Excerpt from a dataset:
--- START ---
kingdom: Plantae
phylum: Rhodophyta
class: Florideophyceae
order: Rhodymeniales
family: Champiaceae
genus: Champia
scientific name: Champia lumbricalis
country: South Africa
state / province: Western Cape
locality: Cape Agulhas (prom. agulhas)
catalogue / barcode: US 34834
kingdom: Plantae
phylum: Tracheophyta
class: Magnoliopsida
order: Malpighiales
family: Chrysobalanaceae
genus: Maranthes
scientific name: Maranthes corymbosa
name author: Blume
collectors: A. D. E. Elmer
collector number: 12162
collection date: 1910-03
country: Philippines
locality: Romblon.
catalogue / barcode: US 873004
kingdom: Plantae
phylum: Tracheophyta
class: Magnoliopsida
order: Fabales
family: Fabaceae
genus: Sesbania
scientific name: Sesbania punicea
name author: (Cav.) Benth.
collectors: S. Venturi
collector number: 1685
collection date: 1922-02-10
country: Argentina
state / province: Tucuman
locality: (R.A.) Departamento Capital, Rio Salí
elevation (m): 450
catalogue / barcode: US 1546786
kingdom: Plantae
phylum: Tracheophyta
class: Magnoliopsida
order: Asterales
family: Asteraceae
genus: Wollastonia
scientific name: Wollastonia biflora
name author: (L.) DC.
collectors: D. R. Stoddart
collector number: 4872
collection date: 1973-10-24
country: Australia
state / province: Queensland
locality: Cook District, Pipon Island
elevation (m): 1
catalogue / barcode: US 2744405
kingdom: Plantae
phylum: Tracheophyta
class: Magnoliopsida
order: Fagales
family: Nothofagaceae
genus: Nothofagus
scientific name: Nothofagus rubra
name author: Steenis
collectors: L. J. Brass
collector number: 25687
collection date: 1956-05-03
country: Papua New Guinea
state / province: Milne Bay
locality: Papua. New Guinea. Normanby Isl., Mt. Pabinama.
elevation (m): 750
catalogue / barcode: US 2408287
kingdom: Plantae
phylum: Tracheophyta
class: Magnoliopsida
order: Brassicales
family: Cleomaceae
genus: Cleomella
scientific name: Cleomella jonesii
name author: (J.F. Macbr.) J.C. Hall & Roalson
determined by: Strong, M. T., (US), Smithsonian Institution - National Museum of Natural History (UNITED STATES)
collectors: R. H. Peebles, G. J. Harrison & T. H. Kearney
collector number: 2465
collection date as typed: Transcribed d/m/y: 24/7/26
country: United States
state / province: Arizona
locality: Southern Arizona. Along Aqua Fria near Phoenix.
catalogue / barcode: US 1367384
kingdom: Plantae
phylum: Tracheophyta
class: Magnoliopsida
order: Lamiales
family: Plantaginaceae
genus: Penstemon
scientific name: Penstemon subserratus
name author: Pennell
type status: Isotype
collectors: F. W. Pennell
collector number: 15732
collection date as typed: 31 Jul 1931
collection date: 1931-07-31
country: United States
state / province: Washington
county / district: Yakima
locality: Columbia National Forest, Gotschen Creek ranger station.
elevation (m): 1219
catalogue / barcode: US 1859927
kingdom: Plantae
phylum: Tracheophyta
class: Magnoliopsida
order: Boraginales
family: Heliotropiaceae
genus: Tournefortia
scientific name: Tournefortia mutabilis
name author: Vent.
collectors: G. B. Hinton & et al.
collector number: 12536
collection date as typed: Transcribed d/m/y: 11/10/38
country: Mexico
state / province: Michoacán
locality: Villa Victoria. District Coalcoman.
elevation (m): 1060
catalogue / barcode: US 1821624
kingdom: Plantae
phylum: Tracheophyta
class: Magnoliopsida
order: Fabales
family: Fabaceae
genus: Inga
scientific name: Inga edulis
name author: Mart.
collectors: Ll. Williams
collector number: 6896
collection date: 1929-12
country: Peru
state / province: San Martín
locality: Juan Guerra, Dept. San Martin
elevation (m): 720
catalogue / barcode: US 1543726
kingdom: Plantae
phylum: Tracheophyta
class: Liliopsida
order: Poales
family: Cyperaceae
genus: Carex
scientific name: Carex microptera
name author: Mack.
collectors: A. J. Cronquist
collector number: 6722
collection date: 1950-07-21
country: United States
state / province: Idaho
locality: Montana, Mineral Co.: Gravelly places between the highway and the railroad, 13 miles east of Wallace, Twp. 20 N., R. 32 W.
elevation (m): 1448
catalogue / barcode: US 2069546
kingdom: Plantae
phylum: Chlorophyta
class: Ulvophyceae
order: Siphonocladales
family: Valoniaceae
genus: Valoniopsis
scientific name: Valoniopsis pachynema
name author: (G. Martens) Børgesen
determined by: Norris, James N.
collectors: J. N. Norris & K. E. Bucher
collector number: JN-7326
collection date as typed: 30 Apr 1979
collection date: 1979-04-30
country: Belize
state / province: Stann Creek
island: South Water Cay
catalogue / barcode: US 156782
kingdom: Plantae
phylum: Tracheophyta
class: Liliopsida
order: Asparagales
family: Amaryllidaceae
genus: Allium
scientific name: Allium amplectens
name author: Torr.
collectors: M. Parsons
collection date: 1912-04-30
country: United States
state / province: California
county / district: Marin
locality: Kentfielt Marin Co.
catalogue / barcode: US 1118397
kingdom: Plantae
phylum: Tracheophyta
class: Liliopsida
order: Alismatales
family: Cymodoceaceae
--- END ---
→ The problem
Write out the data exactly, starting with the line that contains "collection date: 1973-10-24" and going on through the line that contains "collection date as typed: Transcribed d/m/y: 24/7/26", both lines included.

→ Complete response
collection date: 1973-10-24
country: Australia
state / province: Queensland
locality: Cook District, Pipon Island
elevation (m): 1
catalogue / barcode: US 2744405
kingdom: Plantae
phylum: Tracheophyta
class: Magnoliopsida
order: Fagales
family: Nothofagaceae
genus: Nothofagus
scientific name: Nothofagus rubra
name author: Steenis
collectors: L. J. Brass
collector number: 25687
collection date: 1956-05-03
country: Papua New Guinea
state / province: Milne Bay
locality: Papua. New Guinea. Normanby Isl., Mt. Pabinama.
elevation (m): 750
catalogue / barcode: US 2408287
kingdom: Plantae
phylum: Tracheophyta
class: Magnoliopsida
order: Brassicales
family: Cleomaceae
genus: Cleomella
scientific name: Cleomella jonesii
name author: (J.F. Macbr.) J.C. Hall & Roalson
determined by: Strong, M. T., (US), Smithsonian Institution - National Museum of Natural History (UNITED STATES)
collectors: R. H. Peebles, G. J. Harrison & T. H. Kearney
collector number: 2465
collection date as typed: Transcribed d/m/y: 24/7/26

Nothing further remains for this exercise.